I currently have below:

val spline         = "za.co.absa.spline.agent.spark" % "agent-core_2.12"        % "0.5.3"

Can you please help with the exact way to identify which version/bundle to use for my dependency above? Thanks so much in advance!

cerveada commented 4 years ago

Well the 2.12 at the end of "agent-core_2.12" is the Scala version. I think in Sbt you don't have to write it like that it's handled by Sbt, but I use mainly maven, so I don't know Sbt that well.

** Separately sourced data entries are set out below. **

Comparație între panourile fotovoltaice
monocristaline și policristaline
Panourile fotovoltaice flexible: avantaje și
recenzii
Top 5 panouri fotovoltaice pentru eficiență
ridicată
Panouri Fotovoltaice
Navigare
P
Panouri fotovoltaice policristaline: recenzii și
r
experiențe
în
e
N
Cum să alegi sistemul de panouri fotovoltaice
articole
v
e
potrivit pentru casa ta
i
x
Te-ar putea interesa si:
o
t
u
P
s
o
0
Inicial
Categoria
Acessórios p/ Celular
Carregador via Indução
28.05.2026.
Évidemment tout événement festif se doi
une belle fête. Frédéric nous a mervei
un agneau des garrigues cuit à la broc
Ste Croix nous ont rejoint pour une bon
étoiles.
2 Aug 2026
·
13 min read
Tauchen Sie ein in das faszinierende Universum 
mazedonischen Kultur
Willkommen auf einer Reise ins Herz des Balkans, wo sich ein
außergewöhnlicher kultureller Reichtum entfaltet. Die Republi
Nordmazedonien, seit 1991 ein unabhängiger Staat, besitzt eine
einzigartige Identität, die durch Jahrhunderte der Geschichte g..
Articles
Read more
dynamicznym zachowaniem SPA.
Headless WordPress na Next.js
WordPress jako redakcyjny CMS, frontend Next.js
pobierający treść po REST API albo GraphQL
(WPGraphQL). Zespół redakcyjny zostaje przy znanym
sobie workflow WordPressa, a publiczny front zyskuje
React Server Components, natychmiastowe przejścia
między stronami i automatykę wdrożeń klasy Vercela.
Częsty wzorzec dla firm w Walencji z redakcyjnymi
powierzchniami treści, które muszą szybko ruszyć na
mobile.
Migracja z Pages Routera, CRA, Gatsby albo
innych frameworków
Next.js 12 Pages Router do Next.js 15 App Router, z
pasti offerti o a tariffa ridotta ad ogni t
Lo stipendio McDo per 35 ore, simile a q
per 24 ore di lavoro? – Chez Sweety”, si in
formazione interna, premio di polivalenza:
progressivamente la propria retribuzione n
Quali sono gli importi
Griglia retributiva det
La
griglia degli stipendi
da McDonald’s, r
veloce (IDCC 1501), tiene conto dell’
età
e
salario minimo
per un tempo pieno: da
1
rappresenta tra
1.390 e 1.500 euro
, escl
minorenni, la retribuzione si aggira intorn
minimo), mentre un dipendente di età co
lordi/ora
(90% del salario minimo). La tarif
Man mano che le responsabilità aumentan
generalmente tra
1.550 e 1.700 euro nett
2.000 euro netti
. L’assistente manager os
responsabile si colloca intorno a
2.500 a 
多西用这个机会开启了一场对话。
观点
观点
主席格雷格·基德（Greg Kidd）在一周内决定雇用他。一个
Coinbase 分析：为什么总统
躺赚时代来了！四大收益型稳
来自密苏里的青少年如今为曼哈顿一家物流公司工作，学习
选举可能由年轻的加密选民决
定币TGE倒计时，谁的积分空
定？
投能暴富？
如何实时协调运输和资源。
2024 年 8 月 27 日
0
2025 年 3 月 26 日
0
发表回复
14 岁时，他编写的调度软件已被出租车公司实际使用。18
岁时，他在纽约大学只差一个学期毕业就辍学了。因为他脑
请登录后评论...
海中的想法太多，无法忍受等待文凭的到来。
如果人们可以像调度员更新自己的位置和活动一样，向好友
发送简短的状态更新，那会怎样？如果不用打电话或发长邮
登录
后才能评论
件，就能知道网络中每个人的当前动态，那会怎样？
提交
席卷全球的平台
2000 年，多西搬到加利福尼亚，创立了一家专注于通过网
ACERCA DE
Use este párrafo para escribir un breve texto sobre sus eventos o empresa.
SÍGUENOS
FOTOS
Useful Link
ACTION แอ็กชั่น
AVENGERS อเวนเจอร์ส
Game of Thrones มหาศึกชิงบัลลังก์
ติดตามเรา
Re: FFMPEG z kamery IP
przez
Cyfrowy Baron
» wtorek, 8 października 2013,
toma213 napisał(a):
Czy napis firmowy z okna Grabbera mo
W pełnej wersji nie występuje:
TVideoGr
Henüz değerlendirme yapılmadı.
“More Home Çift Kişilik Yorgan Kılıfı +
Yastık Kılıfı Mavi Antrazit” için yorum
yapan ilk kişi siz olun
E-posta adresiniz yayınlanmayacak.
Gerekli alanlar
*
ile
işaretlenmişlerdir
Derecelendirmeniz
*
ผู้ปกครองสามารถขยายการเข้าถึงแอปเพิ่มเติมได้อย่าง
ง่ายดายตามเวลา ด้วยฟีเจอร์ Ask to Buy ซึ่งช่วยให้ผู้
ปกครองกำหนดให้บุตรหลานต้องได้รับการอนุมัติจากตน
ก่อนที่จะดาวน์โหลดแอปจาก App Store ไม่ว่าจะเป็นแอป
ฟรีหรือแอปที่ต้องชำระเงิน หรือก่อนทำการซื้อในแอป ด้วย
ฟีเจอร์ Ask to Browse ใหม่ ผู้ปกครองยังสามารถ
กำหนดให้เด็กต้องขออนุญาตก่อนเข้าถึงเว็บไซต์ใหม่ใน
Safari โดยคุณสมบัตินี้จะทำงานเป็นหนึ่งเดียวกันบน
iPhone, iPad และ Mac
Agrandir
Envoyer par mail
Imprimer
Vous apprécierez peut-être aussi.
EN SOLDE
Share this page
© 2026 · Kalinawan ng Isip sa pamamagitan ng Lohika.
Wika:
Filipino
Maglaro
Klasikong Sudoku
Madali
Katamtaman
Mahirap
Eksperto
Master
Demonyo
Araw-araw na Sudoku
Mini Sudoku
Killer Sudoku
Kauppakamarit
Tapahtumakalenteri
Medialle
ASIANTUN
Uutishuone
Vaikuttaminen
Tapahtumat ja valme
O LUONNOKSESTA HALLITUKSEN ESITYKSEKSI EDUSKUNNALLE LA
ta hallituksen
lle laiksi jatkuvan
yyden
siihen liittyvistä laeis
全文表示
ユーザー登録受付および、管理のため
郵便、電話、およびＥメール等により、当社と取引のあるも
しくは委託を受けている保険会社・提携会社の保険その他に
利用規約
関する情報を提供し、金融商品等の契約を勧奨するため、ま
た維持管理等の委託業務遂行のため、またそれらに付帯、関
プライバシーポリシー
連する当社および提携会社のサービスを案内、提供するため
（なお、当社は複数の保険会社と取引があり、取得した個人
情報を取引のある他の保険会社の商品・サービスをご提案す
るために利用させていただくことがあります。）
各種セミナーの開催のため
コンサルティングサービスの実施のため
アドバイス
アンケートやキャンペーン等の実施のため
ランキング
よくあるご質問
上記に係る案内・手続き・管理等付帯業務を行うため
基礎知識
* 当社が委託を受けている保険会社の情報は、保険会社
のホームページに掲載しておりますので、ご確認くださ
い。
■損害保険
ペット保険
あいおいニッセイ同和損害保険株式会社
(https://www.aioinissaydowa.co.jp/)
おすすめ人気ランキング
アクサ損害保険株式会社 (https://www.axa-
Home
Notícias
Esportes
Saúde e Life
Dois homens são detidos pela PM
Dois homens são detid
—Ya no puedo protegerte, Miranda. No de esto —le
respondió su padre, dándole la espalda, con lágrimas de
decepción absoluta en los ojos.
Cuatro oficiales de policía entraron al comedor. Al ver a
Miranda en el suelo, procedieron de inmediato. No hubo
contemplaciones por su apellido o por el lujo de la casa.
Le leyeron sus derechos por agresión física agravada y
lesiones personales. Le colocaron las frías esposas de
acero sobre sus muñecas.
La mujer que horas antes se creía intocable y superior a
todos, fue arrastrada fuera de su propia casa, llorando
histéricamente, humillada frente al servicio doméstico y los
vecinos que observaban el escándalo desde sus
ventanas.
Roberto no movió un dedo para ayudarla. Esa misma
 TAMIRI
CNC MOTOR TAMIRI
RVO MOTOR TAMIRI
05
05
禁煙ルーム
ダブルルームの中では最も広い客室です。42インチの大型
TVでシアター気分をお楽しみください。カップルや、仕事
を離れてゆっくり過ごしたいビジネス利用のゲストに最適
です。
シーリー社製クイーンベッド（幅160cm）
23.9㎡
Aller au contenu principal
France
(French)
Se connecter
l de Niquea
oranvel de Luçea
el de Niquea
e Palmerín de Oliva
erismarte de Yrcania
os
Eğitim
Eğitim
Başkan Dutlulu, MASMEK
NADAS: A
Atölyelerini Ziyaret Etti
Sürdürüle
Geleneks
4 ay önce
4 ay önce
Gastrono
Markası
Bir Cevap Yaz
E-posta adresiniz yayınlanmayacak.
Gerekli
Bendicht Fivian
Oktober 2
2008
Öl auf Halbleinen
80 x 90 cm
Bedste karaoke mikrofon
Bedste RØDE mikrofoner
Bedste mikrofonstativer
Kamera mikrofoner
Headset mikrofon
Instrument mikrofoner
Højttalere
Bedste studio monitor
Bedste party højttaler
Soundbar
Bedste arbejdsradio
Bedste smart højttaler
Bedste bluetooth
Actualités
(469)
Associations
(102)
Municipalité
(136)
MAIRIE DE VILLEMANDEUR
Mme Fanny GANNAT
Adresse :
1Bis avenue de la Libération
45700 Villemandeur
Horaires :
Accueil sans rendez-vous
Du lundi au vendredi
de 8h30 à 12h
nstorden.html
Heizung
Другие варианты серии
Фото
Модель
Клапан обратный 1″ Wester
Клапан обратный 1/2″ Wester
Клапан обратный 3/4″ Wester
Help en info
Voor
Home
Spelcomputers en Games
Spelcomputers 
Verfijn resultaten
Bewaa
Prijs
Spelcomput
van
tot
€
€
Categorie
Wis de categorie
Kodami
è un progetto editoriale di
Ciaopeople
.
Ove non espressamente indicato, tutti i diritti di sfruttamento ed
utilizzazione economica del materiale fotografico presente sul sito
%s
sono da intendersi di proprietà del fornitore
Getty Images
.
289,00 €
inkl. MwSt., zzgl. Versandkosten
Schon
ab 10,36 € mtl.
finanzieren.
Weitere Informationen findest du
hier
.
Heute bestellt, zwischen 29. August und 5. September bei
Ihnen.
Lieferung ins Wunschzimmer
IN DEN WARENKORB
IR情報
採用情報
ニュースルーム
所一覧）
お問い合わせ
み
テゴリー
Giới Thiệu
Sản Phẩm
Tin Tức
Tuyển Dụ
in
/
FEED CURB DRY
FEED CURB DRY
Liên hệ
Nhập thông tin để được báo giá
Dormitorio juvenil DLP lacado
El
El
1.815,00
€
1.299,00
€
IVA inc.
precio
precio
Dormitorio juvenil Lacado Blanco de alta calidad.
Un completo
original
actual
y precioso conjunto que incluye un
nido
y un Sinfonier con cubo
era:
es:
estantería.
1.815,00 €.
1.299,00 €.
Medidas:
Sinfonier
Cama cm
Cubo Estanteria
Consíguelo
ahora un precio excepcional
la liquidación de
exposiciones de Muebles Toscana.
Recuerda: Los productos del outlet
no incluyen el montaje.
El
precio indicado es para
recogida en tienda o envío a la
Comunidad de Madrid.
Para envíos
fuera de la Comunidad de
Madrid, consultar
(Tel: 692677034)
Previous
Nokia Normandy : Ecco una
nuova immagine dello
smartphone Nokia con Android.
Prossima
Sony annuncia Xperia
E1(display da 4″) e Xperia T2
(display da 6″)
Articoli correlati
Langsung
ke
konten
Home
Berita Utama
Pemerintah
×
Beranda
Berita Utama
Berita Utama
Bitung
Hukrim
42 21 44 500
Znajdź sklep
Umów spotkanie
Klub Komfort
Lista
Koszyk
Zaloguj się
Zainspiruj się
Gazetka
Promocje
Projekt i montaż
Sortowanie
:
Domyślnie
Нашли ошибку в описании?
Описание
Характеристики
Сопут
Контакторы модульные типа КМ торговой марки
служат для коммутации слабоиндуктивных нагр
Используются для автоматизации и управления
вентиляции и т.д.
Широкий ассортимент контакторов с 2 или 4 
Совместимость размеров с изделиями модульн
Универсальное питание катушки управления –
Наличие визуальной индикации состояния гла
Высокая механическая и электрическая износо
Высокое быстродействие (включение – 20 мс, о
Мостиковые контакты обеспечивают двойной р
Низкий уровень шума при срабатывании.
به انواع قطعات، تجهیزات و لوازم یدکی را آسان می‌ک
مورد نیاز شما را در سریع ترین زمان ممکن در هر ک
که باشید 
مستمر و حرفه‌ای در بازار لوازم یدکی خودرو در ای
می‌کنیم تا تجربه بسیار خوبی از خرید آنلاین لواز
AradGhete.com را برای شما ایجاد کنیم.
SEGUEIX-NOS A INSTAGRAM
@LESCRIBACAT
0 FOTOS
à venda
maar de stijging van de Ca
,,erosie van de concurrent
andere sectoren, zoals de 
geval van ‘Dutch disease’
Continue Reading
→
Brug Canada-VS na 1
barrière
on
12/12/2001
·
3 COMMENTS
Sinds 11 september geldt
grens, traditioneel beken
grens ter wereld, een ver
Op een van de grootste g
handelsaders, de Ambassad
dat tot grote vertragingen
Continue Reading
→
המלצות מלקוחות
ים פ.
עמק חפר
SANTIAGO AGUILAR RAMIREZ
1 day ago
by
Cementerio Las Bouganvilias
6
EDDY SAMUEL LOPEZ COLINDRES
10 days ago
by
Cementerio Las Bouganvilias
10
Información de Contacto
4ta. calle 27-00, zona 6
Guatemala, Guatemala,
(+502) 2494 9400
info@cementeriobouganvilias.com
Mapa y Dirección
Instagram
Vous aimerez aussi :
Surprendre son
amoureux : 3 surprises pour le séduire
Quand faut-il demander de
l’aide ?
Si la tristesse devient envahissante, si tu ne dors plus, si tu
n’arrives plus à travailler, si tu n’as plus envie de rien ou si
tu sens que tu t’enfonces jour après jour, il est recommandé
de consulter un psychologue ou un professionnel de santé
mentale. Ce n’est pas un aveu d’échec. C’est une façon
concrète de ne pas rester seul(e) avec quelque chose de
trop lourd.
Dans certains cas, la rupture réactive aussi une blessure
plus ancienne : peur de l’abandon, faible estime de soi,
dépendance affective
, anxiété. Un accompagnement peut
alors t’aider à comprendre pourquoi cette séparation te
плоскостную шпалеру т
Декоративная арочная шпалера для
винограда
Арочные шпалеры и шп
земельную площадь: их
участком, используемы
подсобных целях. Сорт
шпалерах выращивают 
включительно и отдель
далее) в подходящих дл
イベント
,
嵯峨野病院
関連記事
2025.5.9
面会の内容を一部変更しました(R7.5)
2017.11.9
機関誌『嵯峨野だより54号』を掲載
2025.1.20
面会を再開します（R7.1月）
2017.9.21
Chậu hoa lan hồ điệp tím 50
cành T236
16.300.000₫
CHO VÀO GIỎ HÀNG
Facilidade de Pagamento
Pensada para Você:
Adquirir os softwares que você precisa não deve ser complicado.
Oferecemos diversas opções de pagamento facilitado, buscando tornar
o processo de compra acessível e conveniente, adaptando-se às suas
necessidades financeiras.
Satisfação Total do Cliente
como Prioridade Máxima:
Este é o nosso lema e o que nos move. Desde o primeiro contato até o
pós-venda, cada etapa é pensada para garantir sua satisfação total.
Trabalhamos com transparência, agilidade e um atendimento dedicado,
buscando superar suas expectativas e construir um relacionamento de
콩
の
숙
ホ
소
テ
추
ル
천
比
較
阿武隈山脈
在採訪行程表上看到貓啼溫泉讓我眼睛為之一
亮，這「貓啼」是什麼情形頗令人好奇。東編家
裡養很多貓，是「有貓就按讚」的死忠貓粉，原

At the end the all Scala versions must match in your project. Otherwise, it seems to be ok.

sidp-dev commented 4 years ago

Thanks so much @cerveada. I have all the pieces set up and running without issues. I ran my Spark test successfully but the Spline UI doesn't show anything. I checked the ArangoDB UI in the collections as well of the Spline DB but they don't show any data. Looking at the examples at this repo: https://github.com/AbsaOSS/spline-spark-agent/blob/release/0.5.3/examples/src/main/scala/za/co/absa/spline/example/batch/Example1Job.scala Can you please advise if my Spark job requires to have a write for the lineage to work? Thanks again!

sidp-dev commented 4 years ago

Never mind! I added a write to my test and the lineage now shows up. Please keep up the great work! Cheers!